Pilots exempted from some airport checks

? Amid a growing protest against stepped-up and intrusive screening of airline passengers, the government has cut a break for one very influential group of travelers — the pilots.

The Transportation Security Administration agreed Friday to let uniformed airline pilots skip the body scans and aggressive pat-downs at the heart of a national uproar. The pilots must pass through a metal detector at airport checkpoints and present photo IDs that prove their identity.

The victory for pilots followed a 2-year lobbying campaign by their union leaders that reached a fever pitch in the past two weeks.

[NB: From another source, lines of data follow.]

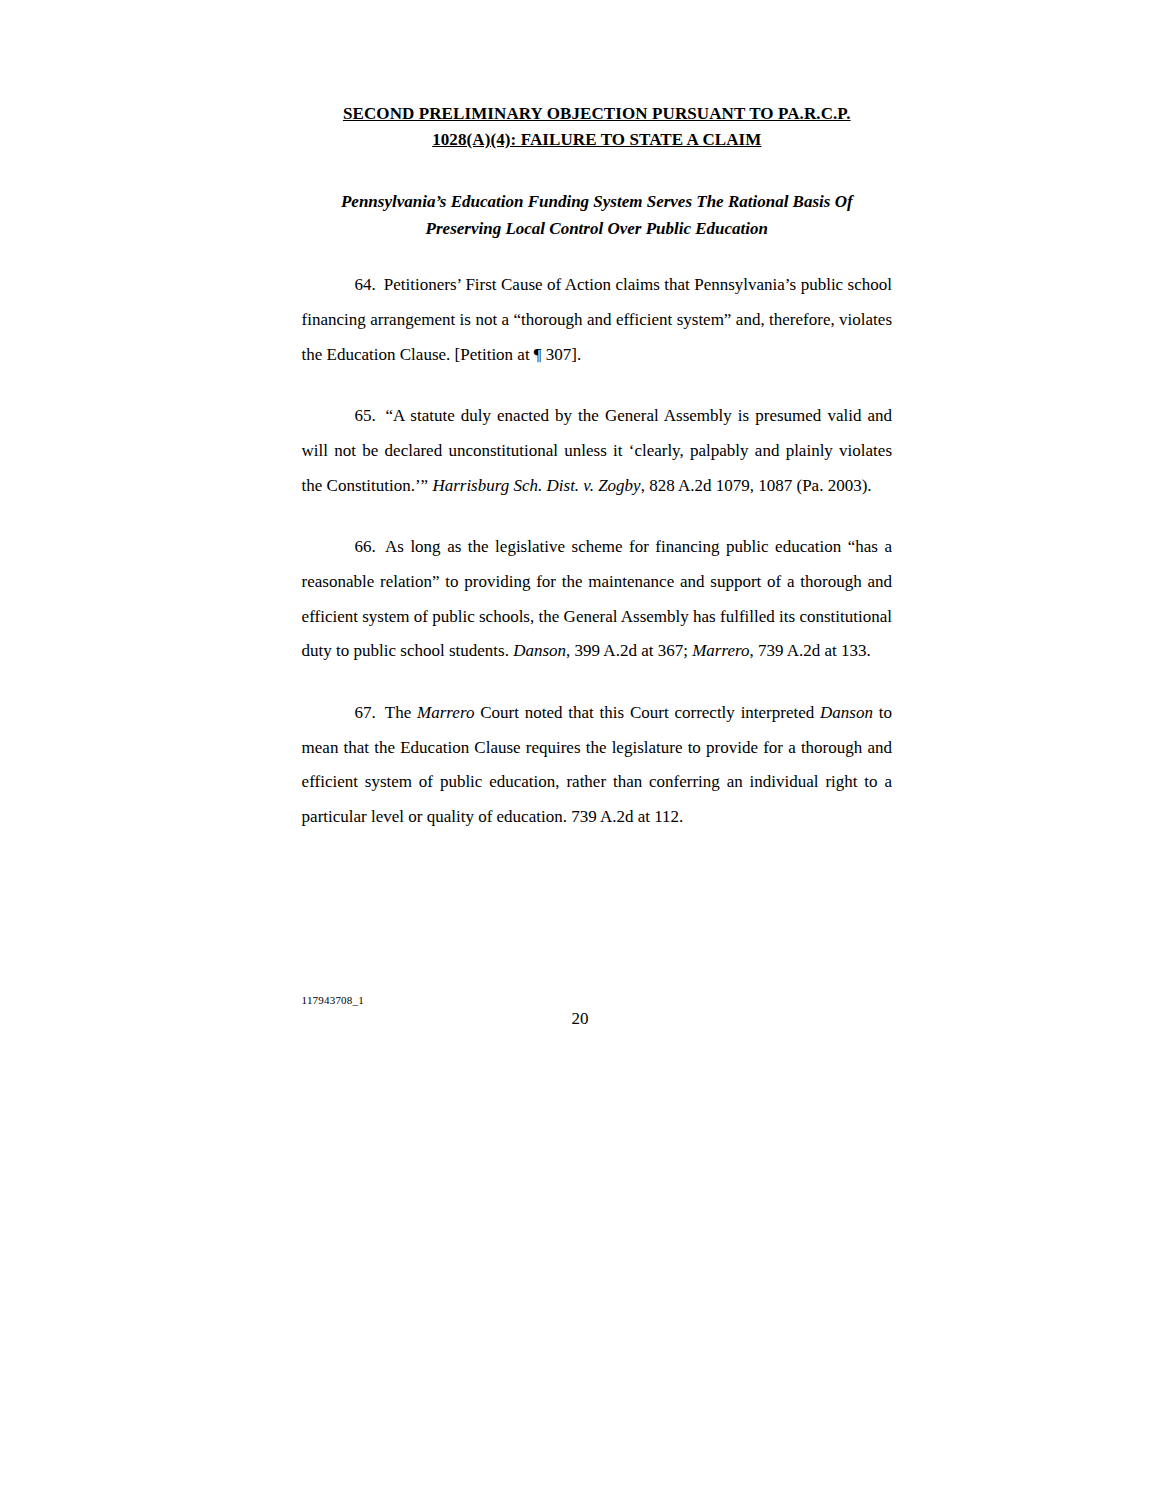SECOND PRELIMINARY OBJECTION PURSUANT TO PA.R.C.P.
1028(A)(4): FAILURE TO STATE A CLAIM
Pennsylvania’s Education Funding System Serves The Rational Basis Of
Preserving Local Control Over Public Education
64. Petitioners’ First Cause of Action claims that Pennsylvania’s public school financing arrangement is not a “thorough and efficient system” and, therefore, violates the Education Clause. [Petition at ¶ 307].
65. “A statute duly enacted by the General Assembly is presumed valid and will not be declared unconstitutional unless it ‘clearly, palpably and plainly violates the Constitution.’” Harrisburg Sch. Dist. v. Zogby, 828 A.2d 1079, 1087 (Pa. 2003).
66. As long as the legislative scheme for financing public education “has a reasonable relation” to providing for the maintenance and support of a thorough and efficient system of public schools, the General Assembly has fulfilled its constitutional duty to public school students. Danson, 399 A.2d at 367; Marrero, 739 A.2d at 133.
67. The Marrero Court noted that this Court correctly interpreted Danson to mean that the Education Clause requires the legislature to provide for a thorough and efficient system of public education, rather than conferring an individual right to a particular level or quality of education. 739 A.2d at 112.
117943708_1
20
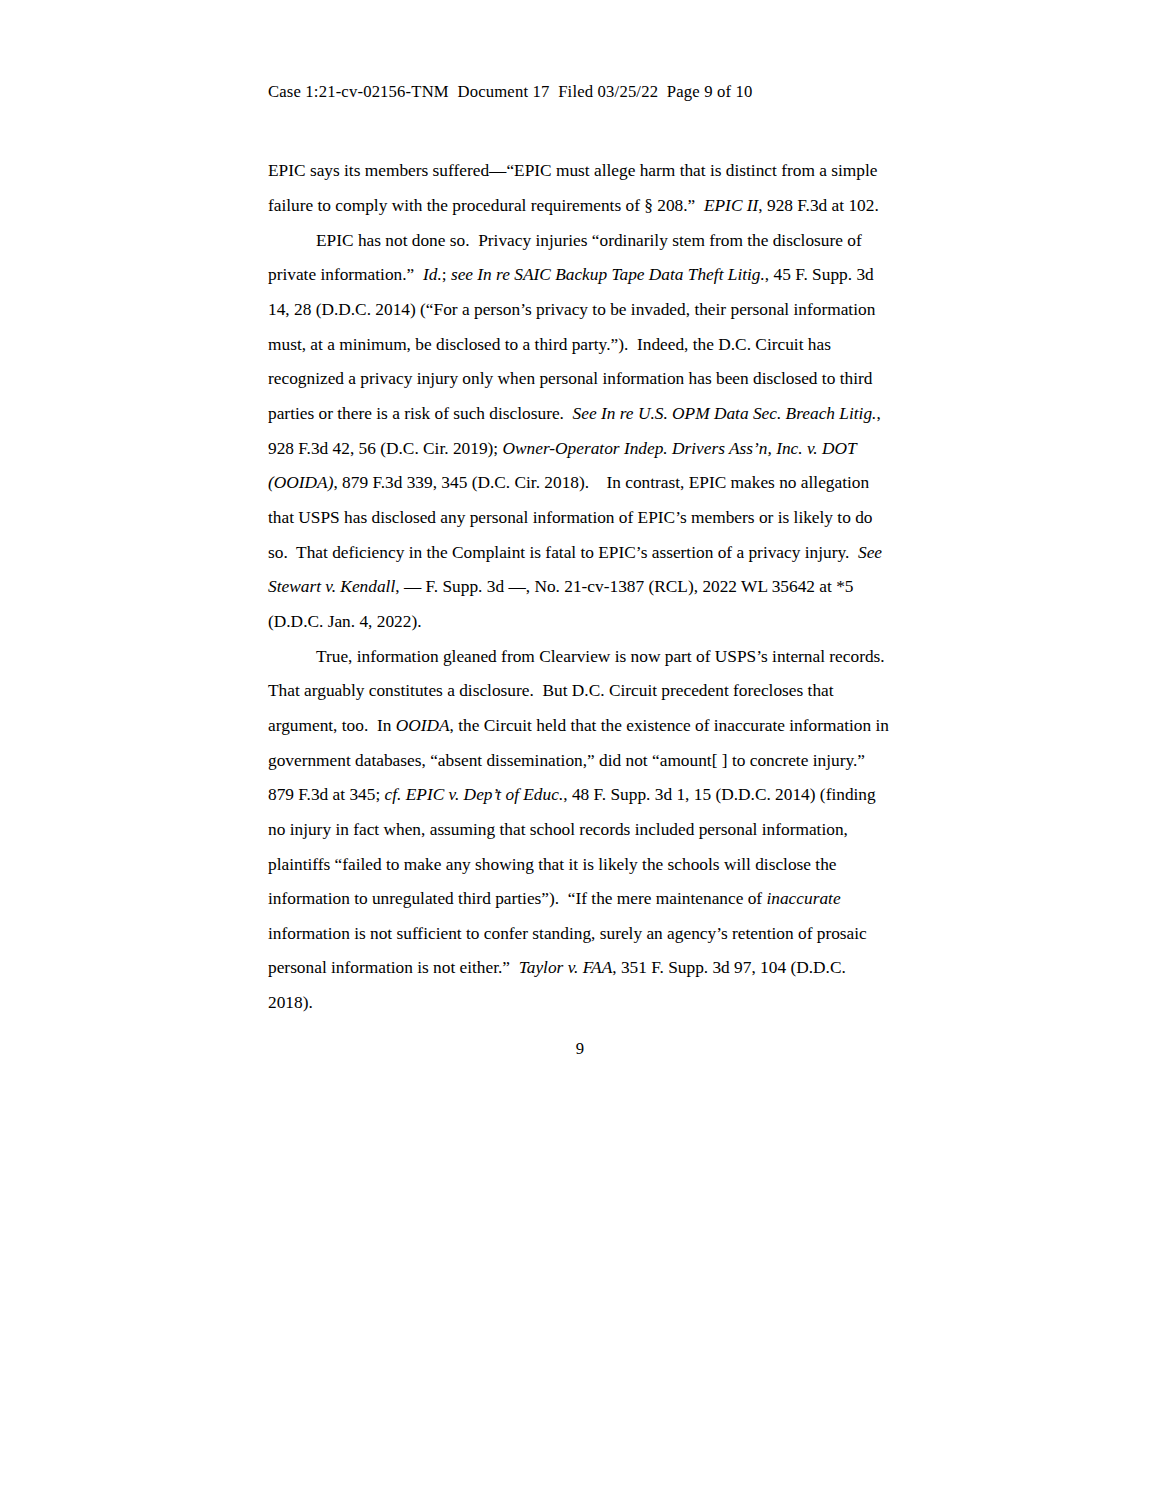Case 1:21-cv-02156-TNM Document 17 Filed 03/25/22 Page 9 of 10
EPIC says its members suffered—“EPIC must allege harm that is distinct from a simple failure to comply with the procedural requirements of § 208.” EPIC II, 928 F.3d at 102.
EPIC has not done so. Privacy injuries “ordinarily stem from the disclosure of private information.” Id.; see In re SAIC Backup Tape Data Theft Litig., 45 F. Supp. 3d 14, 28 (D.D.C. 2014) (“For a person’s privacy to be invaded, their personal information must, at a minimum, be disclosed to a third party.”). Indeed, the D.C. Circuit has recognized a privacy injury only when personal information has been disclosed to third parties or there is a risk of such disclosure. See In re U.S. OPM Data Sec. Breach Litig., 928 F.3d 42, 56 (D.C. Cir. 2019); Owner-Operator Indep. Drivers Ass’n, Inc. v. DOT (OOIDA), 879 F.3d 339, 345 (D.C. Cir. 2018). In contrast, EPIC makes no allegation that USPS has disclosed any personal information of EPIC’s members or is likely to do so. That deficiency in the Complaint is fatal to EPIC’s assertion of a privacy injury. See Stewart v. Kendall, — F. Supp. 3d —, No. 21-cv-1387 (RCL), 2022 WL 35642 at *5 (D.D.C. Jan. 4, 2022).
True, information gleaned from Clearview is now part of USPS’s internal records. That arguably constitutes a disclosure. But D.C. Circuit precedent forecloses that argument, too. In OOIDA, the Circuit held that the existence of inaccurate information in government databases, “absent dissemination,” did not “amount[ ] to concrete injury.” 879 F.3d at 345; cf. EPIC v. Dep’t of Educ., 48 F. Supp. 3d 1, 15 (D.D.C. 2014) (finding no injury in fact when, assuming that school records included personal information, plaintiffs “failed to make any showing that it is likely the schools will disclose the information to unregulated third parties”). “If the mere maintenance of inaccurate information is not sufficient to confer standing, surely an agency’s retention of prosaic personal information is not either.” Taylor v. FAA, 351 F. Supp. 3d 97, 104 (D.D.C. 2018).
9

Their bid was boosted by hero pilot Chesley Sullenberger, who said pilots should be treated as “trusted partners” in the fight against terrorism.

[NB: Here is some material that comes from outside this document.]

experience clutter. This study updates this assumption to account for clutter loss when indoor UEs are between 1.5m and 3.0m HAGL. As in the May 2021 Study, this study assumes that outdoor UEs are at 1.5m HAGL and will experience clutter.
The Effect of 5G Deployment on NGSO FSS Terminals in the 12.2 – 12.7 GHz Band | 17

But just days before the hectic Thanksgiving holiday travel period, TSA chief John Pistole offered little hope of a similar reprieve for regular passengers, who have complained more loudly about the new measures. Some are urging travelers to refuse to go through full-body scanners, which produce a virtually naked image.

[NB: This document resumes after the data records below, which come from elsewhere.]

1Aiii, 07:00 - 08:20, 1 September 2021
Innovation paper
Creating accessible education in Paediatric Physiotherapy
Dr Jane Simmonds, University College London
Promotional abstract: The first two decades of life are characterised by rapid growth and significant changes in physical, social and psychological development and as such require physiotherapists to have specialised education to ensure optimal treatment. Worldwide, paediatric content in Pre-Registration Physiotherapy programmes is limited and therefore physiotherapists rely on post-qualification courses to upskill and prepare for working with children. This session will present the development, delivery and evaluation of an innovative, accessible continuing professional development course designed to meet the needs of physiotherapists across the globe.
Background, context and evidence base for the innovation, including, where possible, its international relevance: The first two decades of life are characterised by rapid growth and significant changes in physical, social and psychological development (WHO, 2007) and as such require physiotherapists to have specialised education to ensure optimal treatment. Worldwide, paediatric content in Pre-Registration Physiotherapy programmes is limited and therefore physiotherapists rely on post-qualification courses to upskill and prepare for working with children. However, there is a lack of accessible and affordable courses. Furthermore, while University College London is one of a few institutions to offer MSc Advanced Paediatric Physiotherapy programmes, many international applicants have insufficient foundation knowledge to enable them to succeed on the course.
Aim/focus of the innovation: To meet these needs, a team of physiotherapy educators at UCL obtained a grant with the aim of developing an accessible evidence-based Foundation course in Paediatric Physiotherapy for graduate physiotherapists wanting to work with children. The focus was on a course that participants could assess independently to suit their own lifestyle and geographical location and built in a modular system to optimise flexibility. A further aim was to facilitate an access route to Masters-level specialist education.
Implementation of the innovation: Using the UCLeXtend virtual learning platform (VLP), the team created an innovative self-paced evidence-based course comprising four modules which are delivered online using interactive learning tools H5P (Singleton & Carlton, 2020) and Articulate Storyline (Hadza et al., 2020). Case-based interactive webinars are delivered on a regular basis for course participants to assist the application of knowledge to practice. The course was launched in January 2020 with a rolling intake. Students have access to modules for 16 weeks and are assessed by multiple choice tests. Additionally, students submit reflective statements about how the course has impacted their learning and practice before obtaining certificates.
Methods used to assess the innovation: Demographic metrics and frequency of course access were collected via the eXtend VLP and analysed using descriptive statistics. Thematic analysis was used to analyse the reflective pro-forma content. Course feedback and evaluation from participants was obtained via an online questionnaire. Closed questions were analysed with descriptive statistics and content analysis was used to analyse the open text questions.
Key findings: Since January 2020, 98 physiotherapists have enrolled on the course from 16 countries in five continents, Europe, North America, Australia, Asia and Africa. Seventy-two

If the loosely organized Internet campaign succeeds, security lines at the nation’s airports could be snarled. Those who refuse a body scan can be forced to undergo time-consuming fingertip examinations, which include clothed genital areas and breasts, by inspectors of the same sex as the traveler.

The complaints of pilots like Sullenberger, who successfully landed a passenger jet in the Hudson River in January 2009, gave weight to the movement to roll back the new procedures. With pilots apparently satisfied, the TSA’s most prominent critic may be a California software engineer who recorded himself threatening a TSA inspector, “If you touch my junk, I’ll have you arrested.”

The pilots are avoiding that argument. American Airlines pilot Sam Mayer said it’s a security matter for the TSA to decide. All he knows, Mayer said, is that intrusive screening for pilots makes little sense.

A pilot intent on terrorism could simply crash the plane. No amount of imaging at the security checkpoint could stop that. Besides, under another government program to make them the last line of defense against terrorists, pilots are allowed to have guns in the cockpit.

The changes promised by TSA on Friday are “basically what we’ve been after,” Mayer said. “Pilots are not the threat here; we’re the target.”